- Language: English
- Genre: Science fiction

Publication
- Published in: Asimov's Science Fiction
- Publication type: Magazine
- Publication date: July 2006
- Publication place: United States

= Impossible Dreams =

"Impossible Dreams" is a science fiction short story written in 2006 by Tim Pratt. It was first published in Asimov's Science Fiction in 2006, and subsequently republished in Pratt's 2007 collection Hart & Boot & Other Stories, and in the 2012 anthology Other Worlds Than These.

==Plot summary==
Pete is a cinephile. One day, he discovers a video store containing movies that were never created. He discovers that he enters a parallel universe every time he visits the store, and becomes both frustrated and elated as he tries to watch as many of the videos as possible, while forming a bond with the store's downbeat clerk. By the end of the short story, Pete is now friends with Ally. Ally grew tired of the parallel universe and is now living with Pete and watching movies with him.

==Characters==
- Pete – One of the main characters of the story. Pete is a movie lover. He meets Ally in the parallel movie store and there he sees a variety of movies that are parallel to the ones that he had in his world.
- Ally – The other main character of the story. Ally works in the movie store in the parallel world. Ally later leaves the parallel world and joins Pete in his world.

==Movies in the parallel world==
- The Death of Superman – directed by Tim Burton and starring Nicolas Cage
- Total Recall – directed by David Cronenberg
- The Terminator – starring O. J. Simpson
- Raiders of the Lost Ark – starring Tom Selleck
- Casablanca – starring George Raft
- A.I. Artificial Intelligence – Kubrick lived to complete this
- The Lunch Bunch – not a real movie but in the parallel world it is a sequel to The Breakfast Club

==Reception==
"Impossible Dreams" won the 2007 Hugo Award for Best Short Story.

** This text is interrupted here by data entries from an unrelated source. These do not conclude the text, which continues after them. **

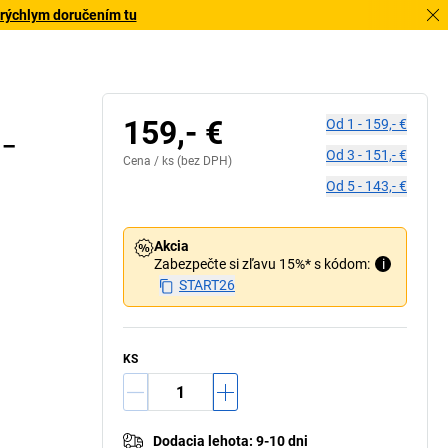
 rýchlym doručením tu
159,- €
Od
1
-
159,- €
 –
Od
3
-
151,- €
Cena /
ks
(bez DPH)
Od
5
-
143,- €
Akcia
Zabezpečte si zľavu 15%* s kódom:
i
START26
KS
Dodacia lehota
:
9-10 dni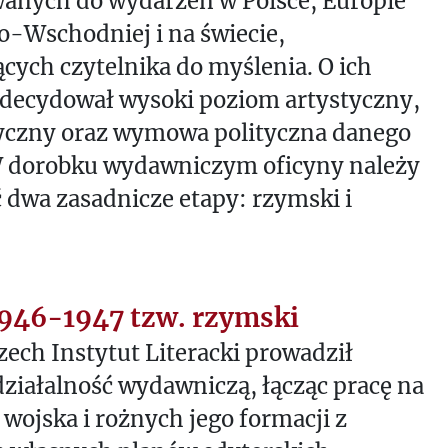
anych do wydarzeń w Polsce, Europie
-Wschodniej i na świecie,
cych czytelnika do myślenia. O ich
decydował wysoki poziom artystyczny,
czny oraz wymowa polityczna danego
W dorobku wydawniczym oficyny należy
 dwa zasadnicze etapy: rzymski i
1946-1947 tzw. rzymski
ech Instytut Literacki prowadził
działalność wydawniczą, łącząc pracę na
 wojska i rożnych jego formacji z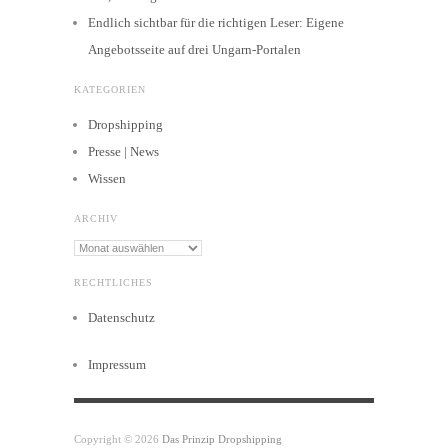
Endlich sichtbar für die richtigen Leser: Eigene
Angebotsseite auf drei Ungarn-Portalen
KATEGORIEN
Dropshipping
Presse | News
Wissen
ARCHIV
Archiv
RECHTLICHES
Datenschutz
Impressum
Copyright © 2026
Das Prinzip Dropshipping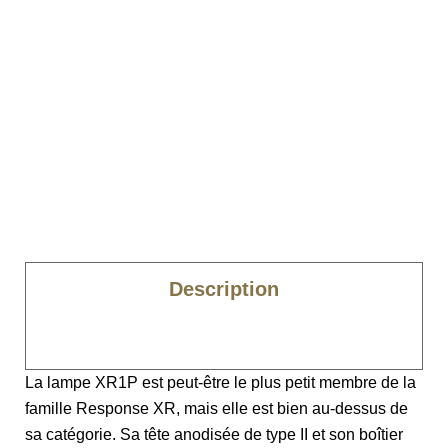
Description
Caractéristiques
La lampe XR1P est peut-être le plus petit membre de la
famille Response XR, mais elle est bien au-dessus de
sa catégorie. Sa tête anodisée de type II et son boîtier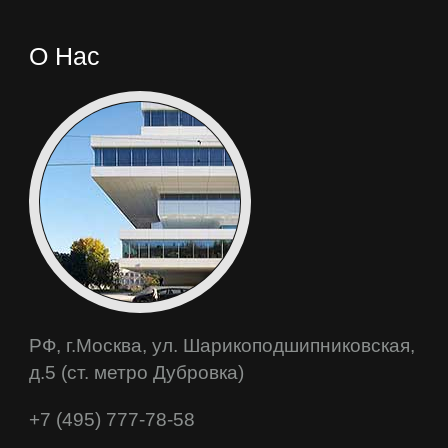
О Нас
РФ, г.Москва, ул. Шарикоподшипниковская,
д.5 (ст. метро Дубровка)
+7 (495) 777-78-58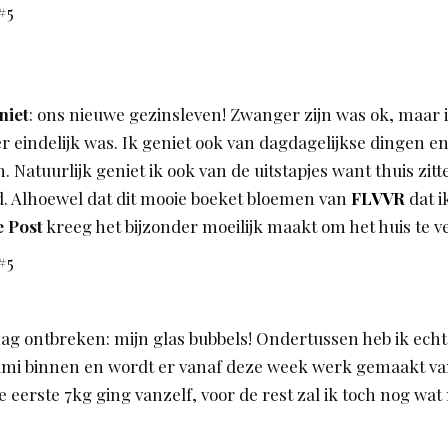
niet
: ons nieuwe gezinsleven! Zwanger zijn was ok, maar 
r eindelijk was. Ik geniet ook van dagdagelijkse dingen e
. Natuurlijk geniet ik ook van de uitstapjes want thuis zitte
d. Alhoewel dat dit mooie boeket bloemen van
FLVVR
dat i
 Post
kreeg het bijzonder moeilijk maakt om het huis te v
mag ontbreken: mijn glas bubbels! Ondertussen heb ik ech
ami binnen en wordt er vanaf deze week werk gemaakt va
 eerste 7kg ging vanzelf, voor de rest zal ik toch nog wa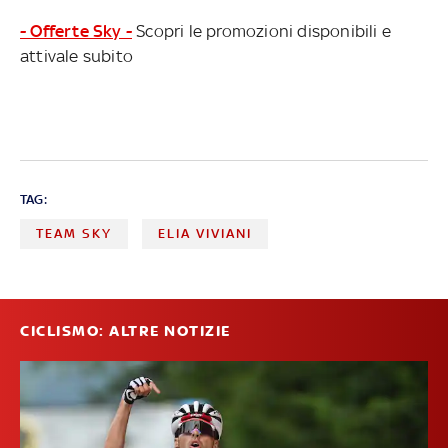
- Offerte Sky -
Scopri le promozioni disponibili e
attivale subito
TAG:
TEAM SKY
ELIA VIVIANI
CICLISMO: ALTRE NOTIZIE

Several reviews stated that the novella and movie are like the Twilight Zone. In addition, the novella inspires the reader to become a movie buff. Pete is described by one critic as "a young film buff who discovers a movie rental shop from a parallel universe."

==Film adaptation==
In 2011, a short film adaptation of "Impossible Dreams" was made in Israel by Shir Comay in the Hebrew language (the Hebrew title is וידאו קסם, literally "Magic Video-rentals"). The film premiered on July 12, 2011, as part of the Jerusalem Film Festival, and won the Israeli shorts competition in the ICon festival 2011 Israeli shorts competition.